カナダ国防省がBBCに提供した資料によると、今年2月の1か月間に軍への入隊志願者は4万116人に達し、前年の2万1700人と比べてほぼ倍増したとのことだ。これは入隊資格の確認に必要な書類を提出した人数を集計したもので、実際の申請総数はこれよりさらに多いとBBCは補足している。
●1年間で7000人の新規兵力を募集
さらにカナダは国防費も大幅に増額した。カナダのマーク・カーニー首相は3月、国内総生産(GDP)の2%を国防費として支出したと発表した。これは年間460億ドル(約7兆1,990億円)規模に相当する。カナダ政府はさらに2035年までに、NATO(北大西洋条約機構)基準に合わせてGDPの最大5%まで国防費を引き上げる計画だ。
またカナダは現在、正規軍約8万5500人と約30万人規模の予備役を動員する大規模な軍事力増強計画も検討している。
こうした動きは、わずか数年前まで「このままでは軍が維持できないのではないか」と懸念されるほど兵員不足が指摘されていた状況と比べると、劇的な変化といえる。
●国際的な不安・軍人給与上昇の効果
最大の背景として「トランプ効果」が挙げられる。カナダを「アメリカの51番目の州に編入する」とまで発言するなど、米国のドナルド・トランプ大統領はカナダの主権を軽視する姿勢を示し、カナダ国内の反発を招いた。さらにトランプ大統領は、カナダに隣接するグリーンランドの編入に向けて軍事力の行使まで示唆している。
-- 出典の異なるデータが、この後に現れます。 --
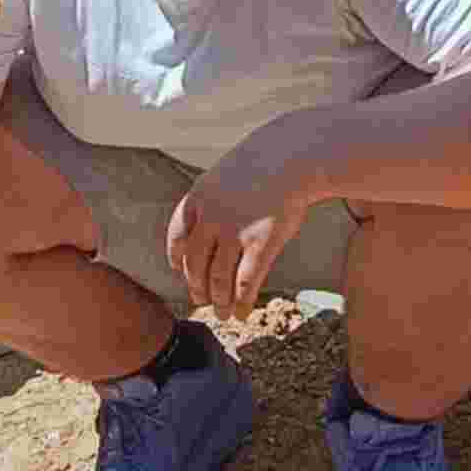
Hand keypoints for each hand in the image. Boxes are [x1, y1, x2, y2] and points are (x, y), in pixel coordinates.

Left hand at [166, 137, 311, 321]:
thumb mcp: (224, 174)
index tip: (179, 271)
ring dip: (219, 301)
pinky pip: (246, 283)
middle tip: (200, 301)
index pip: (177, 236)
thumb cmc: (264, 163)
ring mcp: (235, 232)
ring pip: (219, 279)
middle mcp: (211, 217)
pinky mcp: (260, 243)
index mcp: (198, 197)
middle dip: (197, 287)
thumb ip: (211, 201)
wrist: (294, 156)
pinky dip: (241, 302)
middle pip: (196, 263)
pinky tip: (242, 312)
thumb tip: (204, 228)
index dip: (177, 258)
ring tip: (222, 313)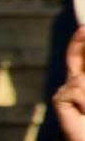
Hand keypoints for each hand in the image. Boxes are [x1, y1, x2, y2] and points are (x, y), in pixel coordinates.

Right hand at [54, 26, 84, 140]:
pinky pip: (77, 92)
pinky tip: (83, 112)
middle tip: (84, 29)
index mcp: (82, 78)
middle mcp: (71, 81)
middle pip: (72, 58)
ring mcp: (63, 90)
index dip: (78, 42)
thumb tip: (81, 77)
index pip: (78, 57)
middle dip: (78, 42)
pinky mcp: (59, 99)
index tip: (83, 28)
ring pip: (82, 80)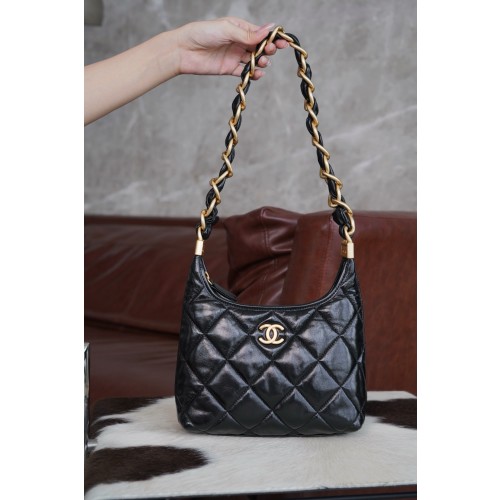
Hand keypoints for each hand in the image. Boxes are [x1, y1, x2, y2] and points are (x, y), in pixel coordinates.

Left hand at [174, 18, 288, 79]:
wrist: (183, 51)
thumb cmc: (202, 34)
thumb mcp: (227, 30)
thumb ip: (248, 33)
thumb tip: (269, 28)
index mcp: (238, 28)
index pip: (260, 32)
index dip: (272, 37)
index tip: (283, 41)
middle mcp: (238, 41)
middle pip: (259, 47)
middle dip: (268, 49)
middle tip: (270, 51)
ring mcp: (234, 55)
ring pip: (253, 60)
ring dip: (261, 62)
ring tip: (263, 63)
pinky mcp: (229, 68)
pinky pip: (245, 71)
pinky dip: (253, 73)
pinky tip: (258, 73)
また、ウクライナ戦争が始まった2022年以降、カナダの若年層による軍入隊志願者は増加しており、国際情勢の不安定化が若い世代の安全保障意識を高めたと分析されている。加えて、カナダの若年失業率が14%に達する中で、軍人給与が10年ぶりに大幅に引き上げられたことも、志願者増加の要因になったとBBCは伝えている。
自国の安全保障を強化する動きはカナダに限らない。クロアチアが18年ぶりに徴兵制を復活させるなど、欧州の主要国でも兵力確保の動きが広がっている。ドイツも来年度の国防予算を今年比28%増の1058億ユーロ(約17兆9,860億円)に引き上げるなど、国防費の増額が相次いでいる。